#### TASK DIRECTIONS
Find each line in the data below that contains the string "left" and copy those lines. Case matters.

#### EXERCISE MATERIAL

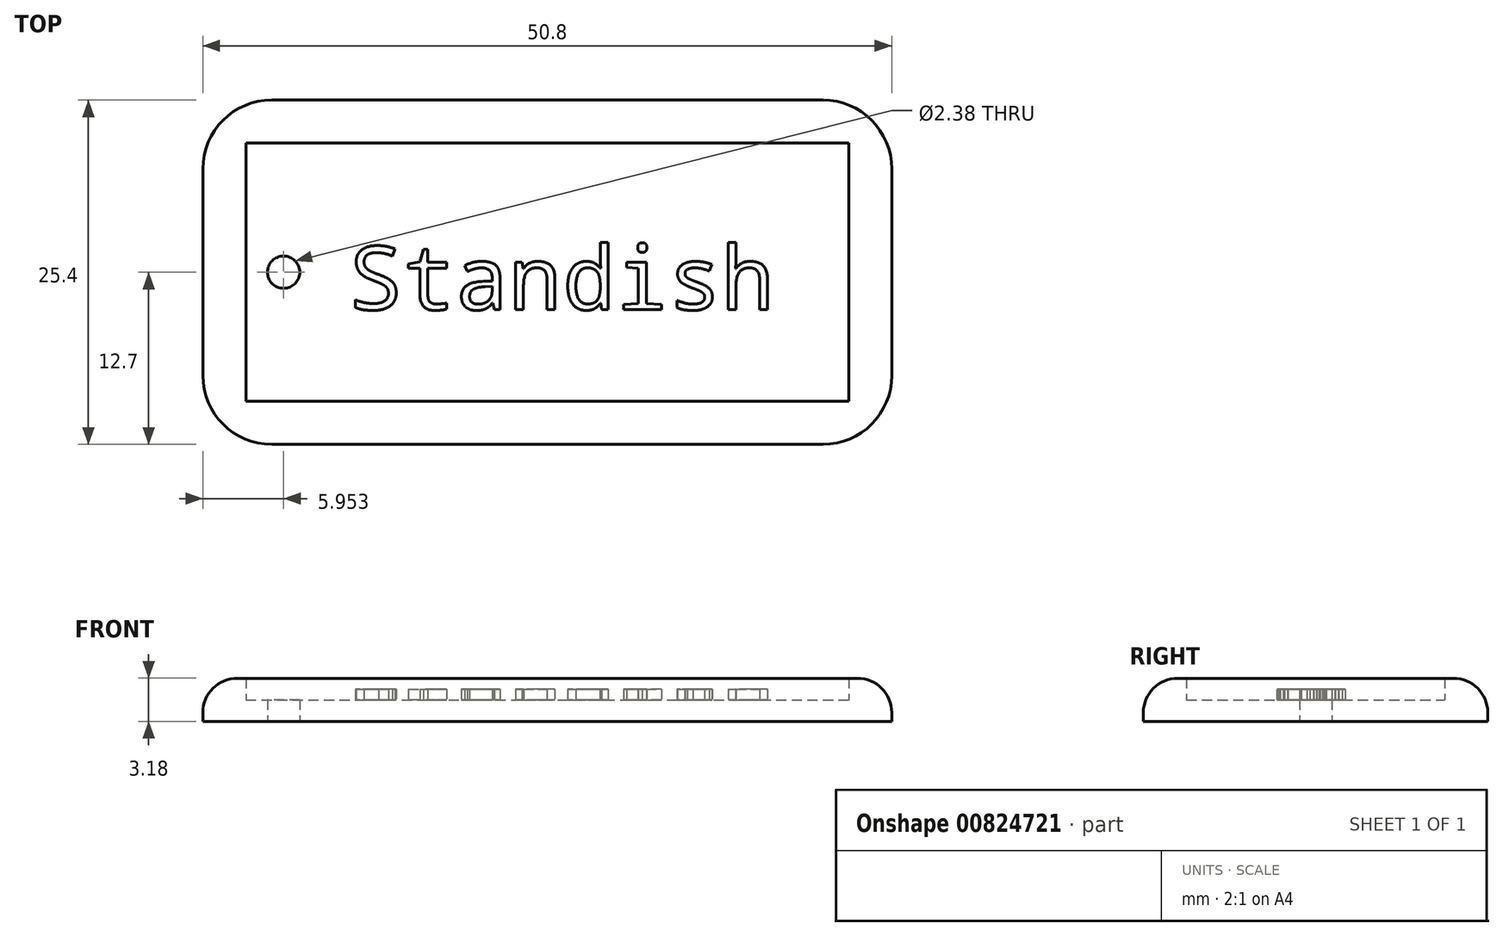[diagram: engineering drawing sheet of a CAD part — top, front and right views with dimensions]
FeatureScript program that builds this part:
annotation { "Feature Type Name" : "Feature", "Feature Type Description" : "" }
export const myFeature = defineFeature(function(context is Context, id is Id, definition is map)
    precondition{}
    {
        {
            var Q0;
            Q0=qCreatedBy(makeId("Top.planeOp"),FACE);
            var sketch = newSketch(context, id + "F0", { "sketchPlane" : qUnion([Q0])});
            skLineSegment(sketch, "E0.bottom", {"start": v(0, 0) * mm, "end": v(50.8, 0) * mm});
            skLineSegment(sketch, "E0.top", {"start": v(0, 25.4) * mm, "end": v(50.8, 25.4) * mm});
            skLineSegment(sketch, "E0.left", {"start": v(0, 0) * mm, "end": v(0, 25.4) * mm});
            skLineSegment(sketch, "E0.right", {"start": v(50.8, 0) * mm, "end": v(50.8, 25.4) * mm});
            skCircle(sketch, "E1", {"center": v(5.95, 12.7) * mm, "radius": 1.2 * mm});
            skPoint(sketch, "E1.centerSnap0", {"position": v(0, 12.7) * mm});
            skLineSegment(sketch, "E2.0", {"start": v(3.18, 22.23) * mm, "end": v(47.62, 22.23) * mm});
            skLineSegment(sketch, "E2.1", {"start": v(3.18, 3.18) * mm, "end": v(3.17, 22.23) * mm});
            skLineSegment(sketch, "E2.2", {"start": v(3.18, 3.18) * mm, "end": v(47.62, 3.18) * mm});
            skLineSegment(sketch, "E2.3", {"start": v(47.62, 3.18) * mm, "end": v(47.62, 22.23) * mm});
            skSolve(sketch);
        }
        {
            var Q0;
            Q0=makeQuery(id+"F0.imprint","IMPRINT",FACE,{"disambiguationData":[TD([[makeQuery(id+"F0.imprint","IMPRINT",EDGE,{"derivedFrom":sQuery(id+"F0.wireOp",EDGE,"E1")}),-1.0]])]});
            extrude(context, id + "F1", {"entities" : qUnion([Q0]), "depth" : 1.59 * mm, "offsetDistance" : 25.4 * mm});
        }
        {
            var Q0;
            Q0 = qSketchRegion(id + "F0", true);
            extrude(context, id + "F2", {"entities" : qUnion([Q0]), "operationType" : NewBodyOperationType.ADD, "depth" : 3.17 * mm, "offsetDistance" : 25.4 * mm});
        }
        {
            var Q0;
            Q0=makeQuery(id+"F2.opExtrude","SWEPT_EDGE",EDGE,{"disambiguationData":[OSD([sQuery(id+"F0.wireOp",EDGE,"E0.top"),sQuery(id+"F0.wireOp",EDGE,"E0.right")])]});
            var Q1;
            Q1=makeQuery(id+"F2.opExtrude","SWEPT_EDGE",EDGE,{"disambiguationData":[OSD([sQuery(id+"F0.wireOp",EDGE,"E0.bottom"),sQuery(id+"F0.wireOp",EDGE,"E0.right")])]});
            var Q2;
            Q2=makeQuery(id+"F2.opExtrude","SWEPT_EDGE",EDGE,{"disambiguationData":[OSD([sQuery(id+"F0.wireOp",EDGE,"E0.bottom"),sQuery(id+"F0.wireOp",EDGE,"E0.left")])]});
            var Q3;
            Q3=makeQuery(id+"F2.opExtrude","SWEPT_EDGE",EDGE,{"disambiguationData":[OSD([sQuery(id+"F0.wireOp",EDGE,"E0.top"),sQuery(id+"F0.wireOp",EDGE,"E0.left")])]});
            fillet(context, id + "F3", {"entities" : qUnion([Q0, Q1, Q2, Q3]), "radius" : 5.08 * mm, "tangentPropagation" : true, "allowEdgeOverflow" : false});
        }
        {
            var Q0;
            Q0=makeQuery(id+"F2.opExtrude","CAP_EDGE",EDGE,{"disambiguationData":[OSD([sQuery(id+"F0.wireOp",EDGE,"E0.top")])],"isStart":false});
            fillet(context, id + "F4", {"entities" : qUnion([Q0]), "radius" : 2.54 * mm, "tangentPropagation" : true, "allowEdgeOverflow" : false});
        }
        {
            var Q0;
            Q0=makeQuery(id+"F1.opExtrude","CAP_FACE",FACE,{"disambiguationData":[OSD([sQuery(id+"F0.wireOp",EDGE,"E1"),sQuery(id+"F0.wireOp",EDGE,"E2.0"),sQuery(id+"F0.wireOp",EDGE,"E2.1"),sQuery(id+"F0.wireOp",EDGE,"E2.2"),sQuery(id+"F0.wireOp",EDGE,"E2.3")])],"isStart":false});
            var sketch = newSketch(context, id + "F5", { "sketchPlane" : qUnion([Q0])});
            skText(sketch, "E3", { "text": "Standish\n", "fontName": "DroidSansMono.ttf"});
            const initialGuessF5  = {"E3": [0.0108, 0.00994, 1, 0, 0.0047]};
            skSetInitialGuess(sketch, initialGuessF5);
            skSolve(sketch);
        }
        {
            var Q0;
            Q0 = qSketchRegion(id + "F5", true);
            extrude(context, id + "F6", {"entities" : qUnion([Q0]), "operationType" : NewBodyOperationType.ADD, "depth" : 0.8 * mm, "offsetDistance" : 25.4 * mm});
        }
    });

#### TASK RESPONSE
            skLineSegment(sketch, "E0.left", {"start": v(0, 0) * mm, "end": v(0, 25.4) * mm});
            Q2=makeQuery(id+"F2.opExtrude","SWEPT_EDGE",EDGE,{"disambiguationData":[OSD([sQuery(id+"F0.wireOp",EDGE,"E0.bottom"),sQuery(id+"F0.wireOp",EDGE,"E0.left")])]});
            Q3=makeQuery(id+"F2.opExtrude","SWEPT_EDGE",EDGE,{"disambiguationData":[OSD([sQuery(id+"F0.wireOp",EDGE,"E0.top"),sQuery(id+"F0.wireOp",EDGE,"E0.left")])]});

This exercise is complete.